— Data shown —
::::::::
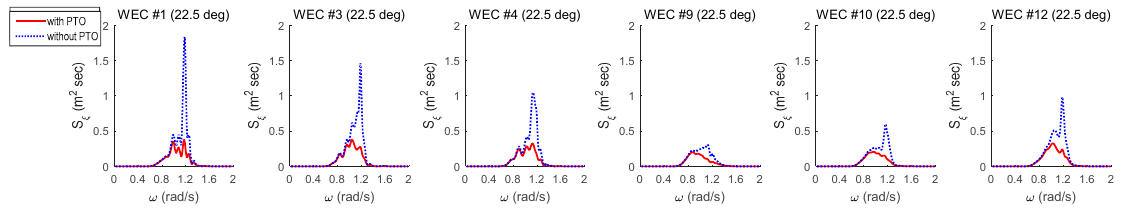
Figure 17. WEC heave motion spectrum for H 1/3 = 1.0 m, T P = 6.67 s, γ = 1.0 in the case of 22.5 deg wave-heading angle.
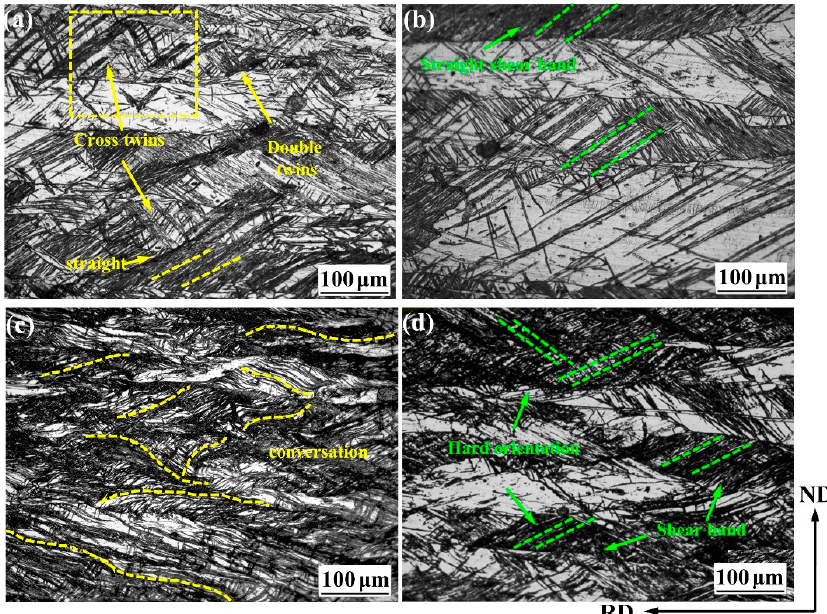
Figure 2. Metallographic microstructure of ( a ) CR30%, ( b ) RR30%, ( c ) CR50%, and ( d ) RR50%. Figure 3 is a metallographic diagram of the local organization of RR30% and RR50%.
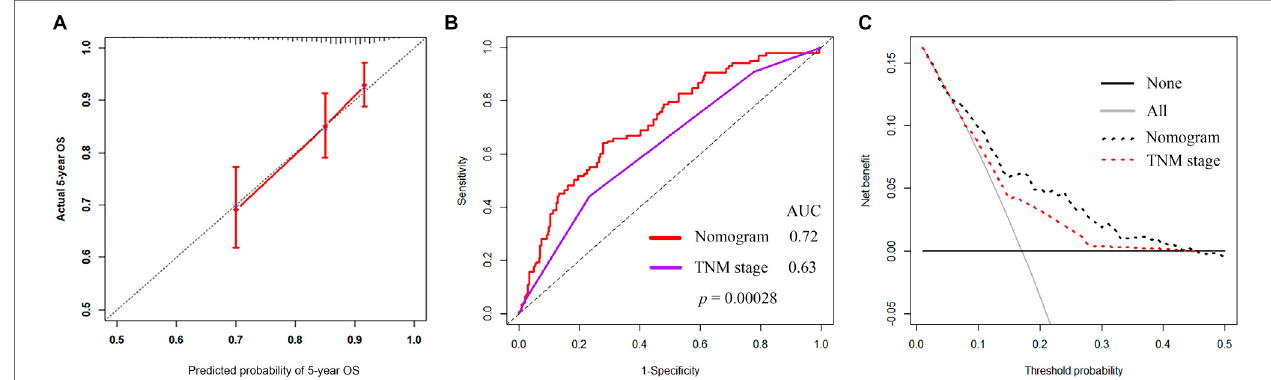
FIGURE 6 | (A) Calibration curve of the model to predict 5-year OS. (B) Time-dependent ROC curves of the model and the TNM stage. (C) DCA of the nomogram and TNM stage for predicting 5-year OS in BC patients.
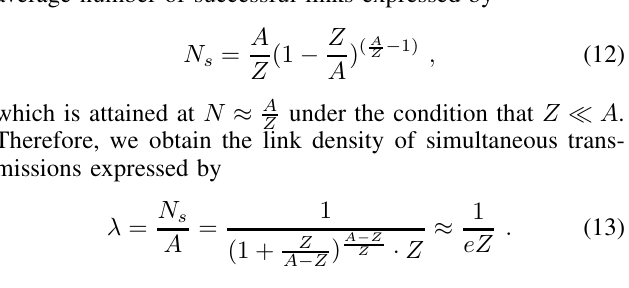
Fig. 1. Parameters in basic communication link. d denotes the distance between sender S and receiver R . d cs , d rz and d in denote the carrier sensing range, size of carrier sensing reservation zone and interference range respectively.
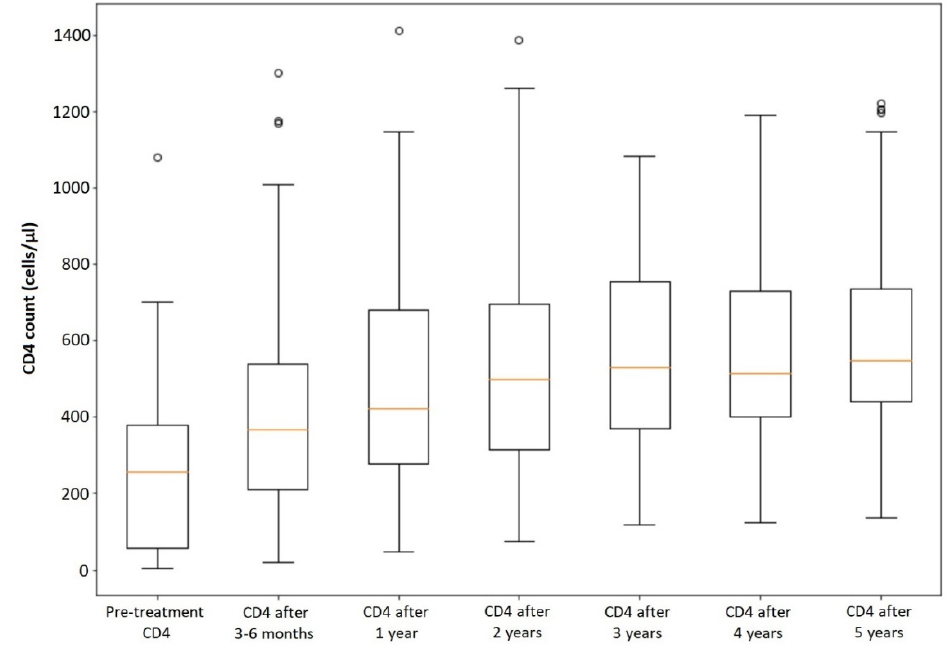
Figure 1. CD4 count recovery among all patients. The hollow circle stands for the outlier.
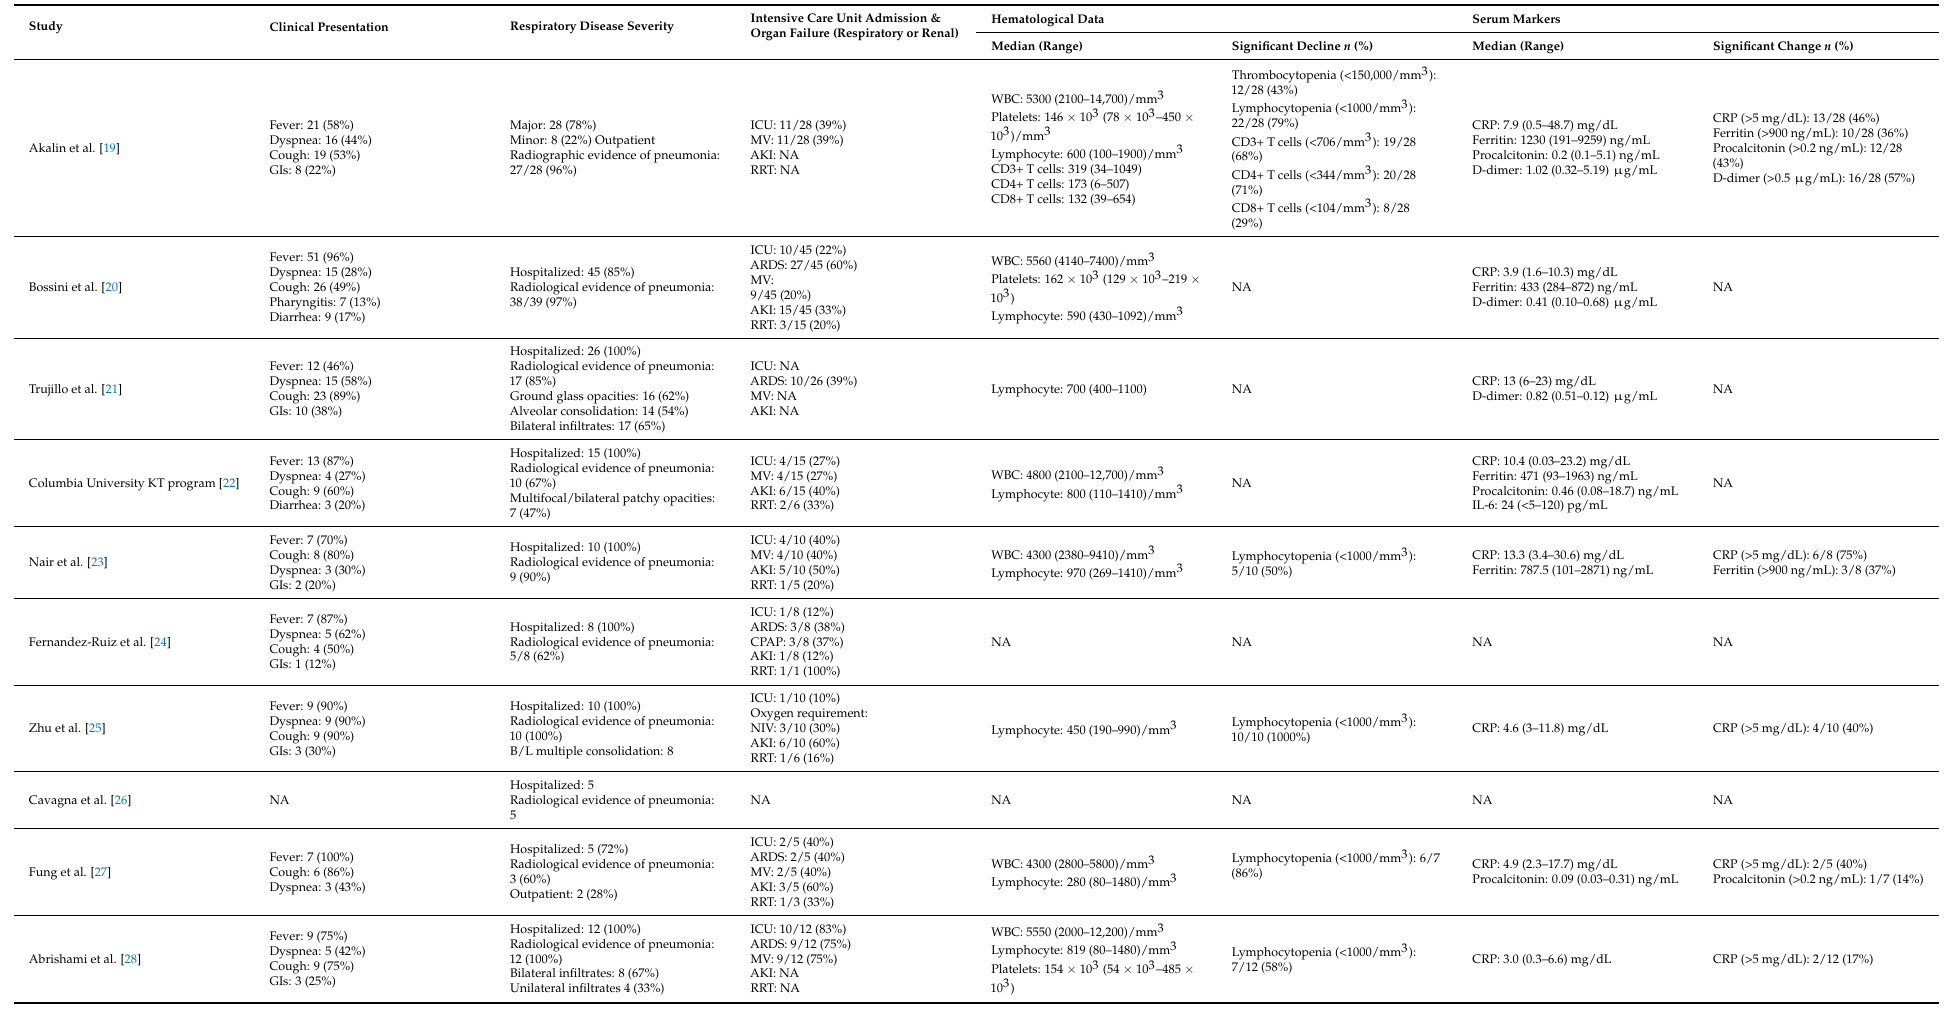
Table A2. Clinical and laboratory data of post-kidney transplant patients with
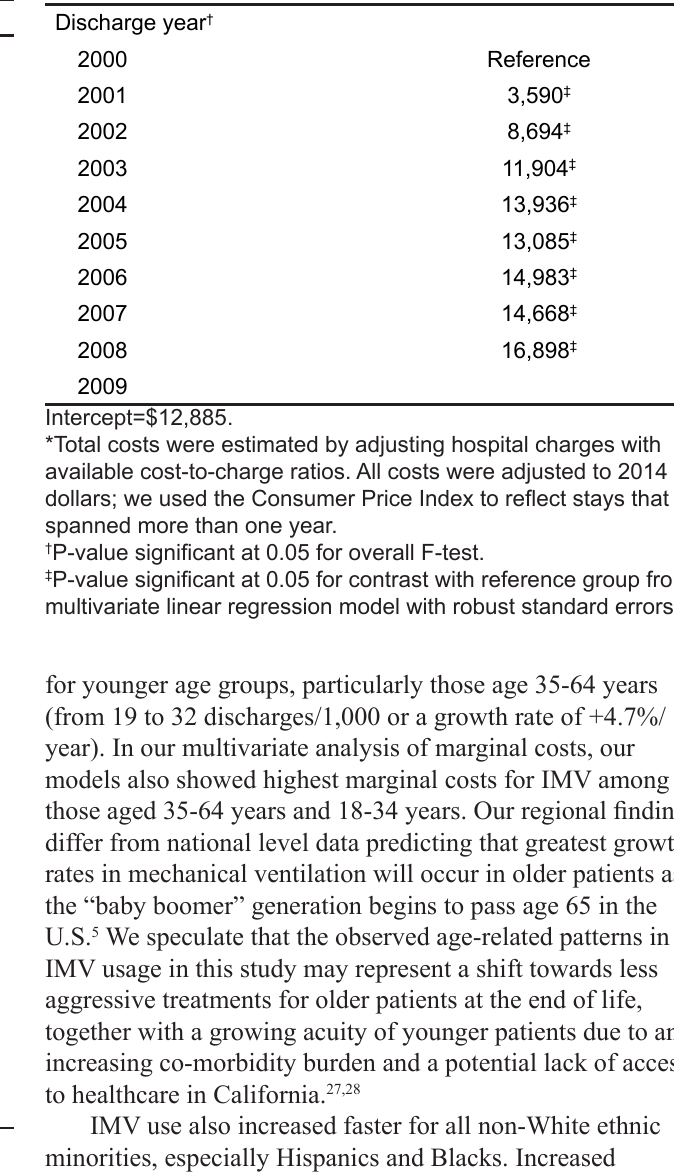
Table 3. Marginal cost per invasive mechanical ventilation discharge in California,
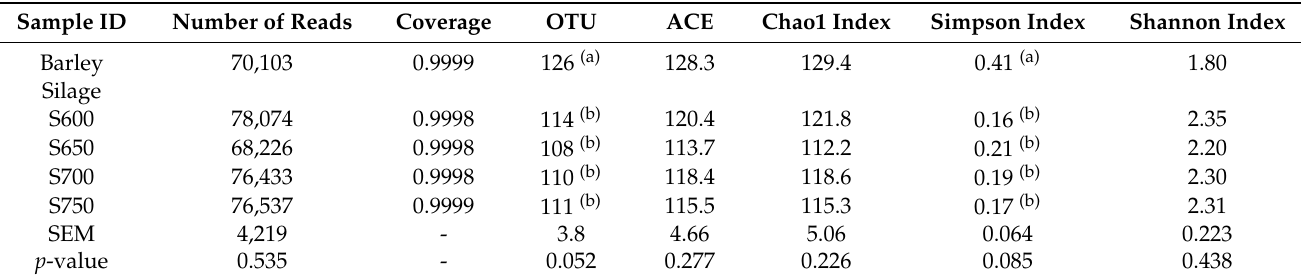
Table 2. Number of reads and coverage of 16S rDNA and measures of bacterial diversity generated from the DNA data for fresh barley and silages of various densities ( n = 3).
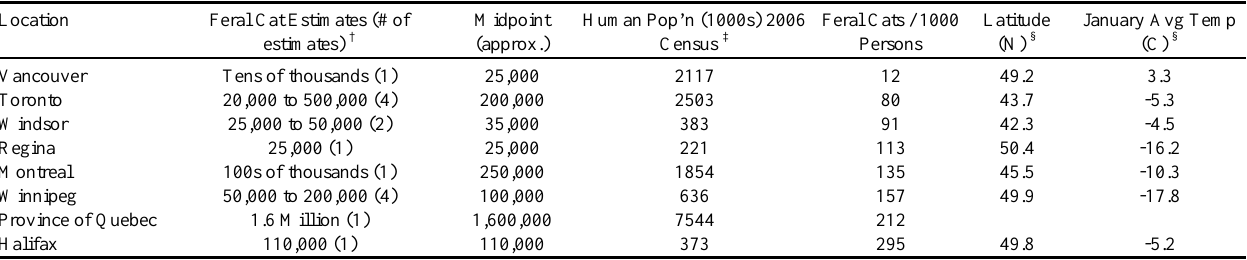
Table 2 . Feral cat estimates in Canada from media reports, in relation to 2006 human population, latitude, and January temperature. Location Feral Cat Estimates (# of Midpoint estimates) †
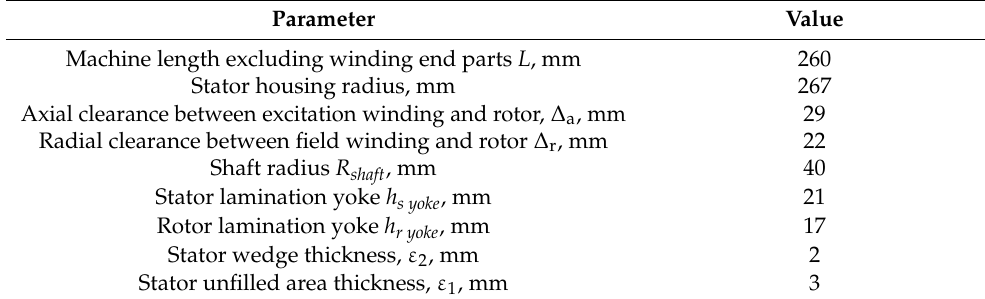
Table 3. Motor parameters unchanged during optimization. Parameter Value Machine length excluding winding end parts L , mm 260 Stator housing radius, mm 267 Axial clearance between excitation winding and rotor, ∆ a , mm 29 Radial clearance between field winding and rotor ∆ r , mm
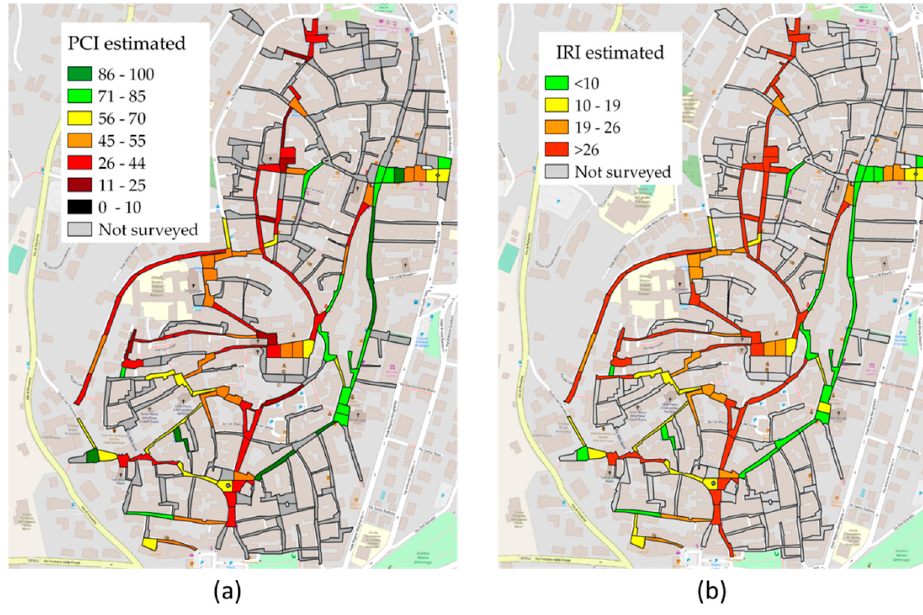
Figure 21. ( a ) PCI and ( b ) IRI estimated for the surveyed network using regression models.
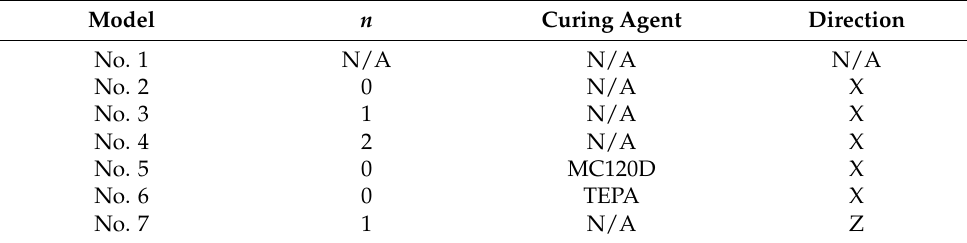
Table 1. Parameters of seven simulation models. Model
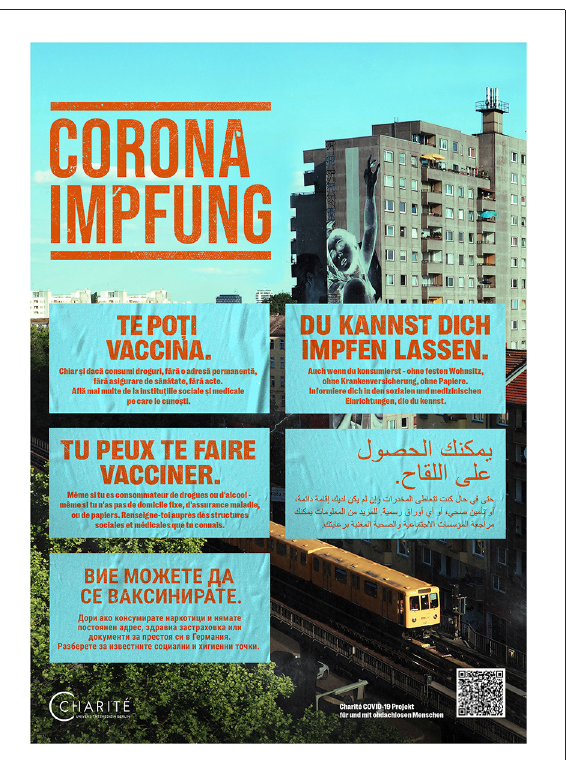
FIGURE3 Multilingual poster disseminated digitally and in print to support the public COVID-19 vaccination campaign for people experiencing homelessness, which also addresses drug use (one out of seven different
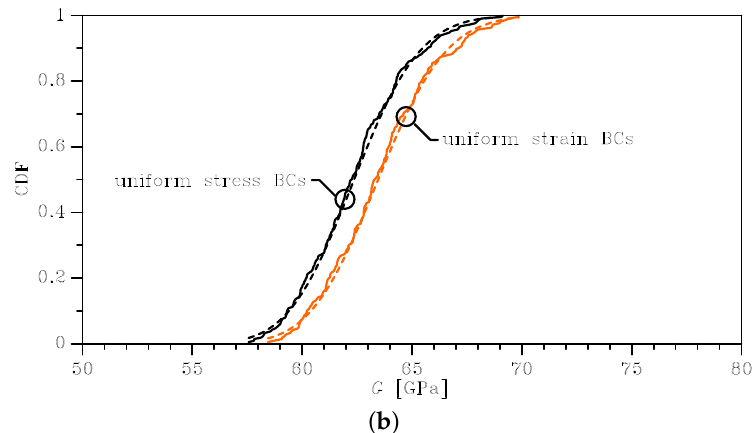
Figure 4. Effects of SVE size and BCs on the cumulative distribution function of the homogenized shear modulus G : ( a ) 2 × 2 µ m 2 SVE and ( b ) 3 × 3 µ m 2 SVE. Continuous lines represent the results of MC analyses, whereas dashed lines are the relevant lognormal interpolants.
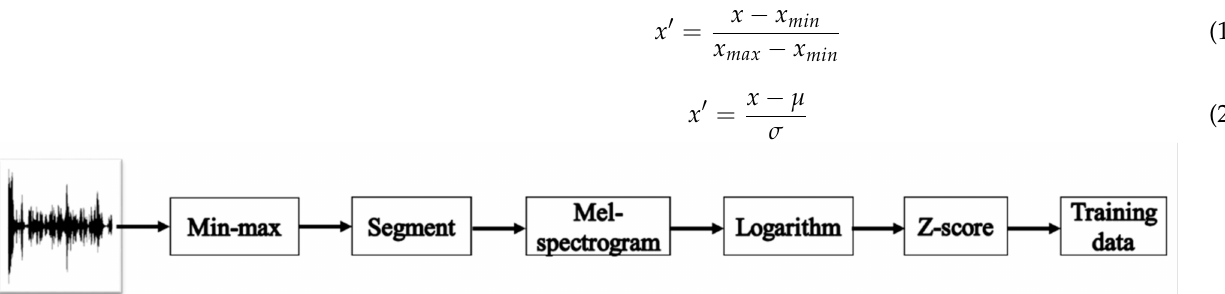
Figure 2. Speech data pre-processing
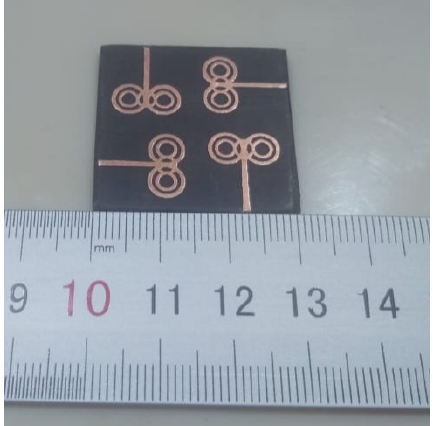
Figure 3. Fabricated prototype of MIMO array.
::::::::
Using the material above, reproduce only the lines that run from the line with "Table A2. Clinical" up to and including the line with "Table 2. Number", exactly, with the pictures dropped.

Table A2. Clinical and laboratory data of post-kidney transplant patients with
Table 3. Marginal cost per invasive mechanical ventilation discharge in California,
Table 2. Number of reads and coverage of 16S rDNA and measures of bacterial diversity generated from the DNA data for fresh barley and silages of various densities ( n = 3).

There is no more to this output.